TCL is a listed company on the Hong Kong and Shenzhen stock exchanges. It is a multinational electronics conglomerate, whose products include television sets, air conditioners, washing machines, refrigerators, and mobile phones.
TCL Communication Technology Holdings, a subsidiary that manufactures smart devices and develops mobile apps, is one of TCL’s core businesses. TCL Communication also owns French phone manufacturer Alcatel and Canadian phone brand Blackberry. In 2016, TCL sold 68.77 million cell phones in 160 countries and regions.
The Wall Street Journal first reported Jan. 2 that Upstream Systems, a London-based security firm, discovered that TCL’s weather app collects user data.

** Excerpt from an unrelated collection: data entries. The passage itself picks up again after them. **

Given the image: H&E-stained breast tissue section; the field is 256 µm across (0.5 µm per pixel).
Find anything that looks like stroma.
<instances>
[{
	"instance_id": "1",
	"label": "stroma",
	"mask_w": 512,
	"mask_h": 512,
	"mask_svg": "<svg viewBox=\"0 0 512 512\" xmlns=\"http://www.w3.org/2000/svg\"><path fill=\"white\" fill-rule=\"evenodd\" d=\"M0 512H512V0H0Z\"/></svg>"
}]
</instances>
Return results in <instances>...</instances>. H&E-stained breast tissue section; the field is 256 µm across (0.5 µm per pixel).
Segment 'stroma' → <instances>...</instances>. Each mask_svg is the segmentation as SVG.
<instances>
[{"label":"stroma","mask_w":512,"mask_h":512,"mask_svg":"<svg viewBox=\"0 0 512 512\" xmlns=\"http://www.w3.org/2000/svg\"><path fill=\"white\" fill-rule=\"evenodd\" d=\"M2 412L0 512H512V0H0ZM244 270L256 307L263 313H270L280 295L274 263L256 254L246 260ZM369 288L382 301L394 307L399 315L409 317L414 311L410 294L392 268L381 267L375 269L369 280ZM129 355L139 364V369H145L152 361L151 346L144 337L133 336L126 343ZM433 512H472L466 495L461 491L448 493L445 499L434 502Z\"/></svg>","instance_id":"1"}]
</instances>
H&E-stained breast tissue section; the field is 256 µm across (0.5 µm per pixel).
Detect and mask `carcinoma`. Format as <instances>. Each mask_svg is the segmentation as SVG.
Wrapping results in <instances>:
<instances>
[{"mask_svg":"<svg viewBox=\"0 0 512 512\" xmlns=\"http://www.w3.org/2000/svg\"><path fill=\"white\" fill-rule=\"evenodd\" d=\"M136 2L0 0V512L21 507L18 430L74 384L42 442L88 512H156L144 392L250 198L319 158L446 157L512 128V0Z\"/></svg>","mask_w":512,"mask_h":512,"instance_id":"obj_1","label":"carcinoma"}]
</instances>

The app in question is “Weather Forecast—World Weather Accurate Radar,” which is designed for Google’s Android system, and is a free download in the Google Play store. It provides weather predictions 21 days into the future, providing estimates on specific weather aspects such as humidity, wind speed, and visibility.
According to App Annie, a smartphone app analytics and marketing data supplier, TCL’s app is among the top five weather apps in about 30 countries, including the United Kingdom and Canada. In the United States, it’s among the top 20.
Upstream Systems found that TCL’s app collects users’ geographic locations, email addresses, and International Mobile Equipment Identity, a unique ID assigned to each authenticated cell phone, and keeps the data on TCL servers in China.
The security firm also discovered that the weather app surreptitiously subscribed users of TCL’s low-cost Alcatel smartphone in Brazil, Malaysia, Nigeria, and other developing countries to its paid virtual-reality services. About 100,000 Alcatel phones were automatically subscribed, which would have billed the users more than $1.5 million had the firm not discovered it.
After the Wall Street Journal made inquiries to TCL, the company updated the weather app in November 2018. The app stopped automatically subscribing users, according to Upstream. But the data collection continues.
China-Made Apps May Be Unsafe
This isn’t the first time that TCL products brought risks to its users.
In November 2017, Alcatel updated a photo-editing app named “Gallery” (later named “Candy Gallery”), available for download on the Google Play store. Different from the previous version that only asked for access to files in the smartphone, the updated version asked for permission to access device ID information, SMS text messaging, Wi-Fi connection, and other information not related to photo-editing.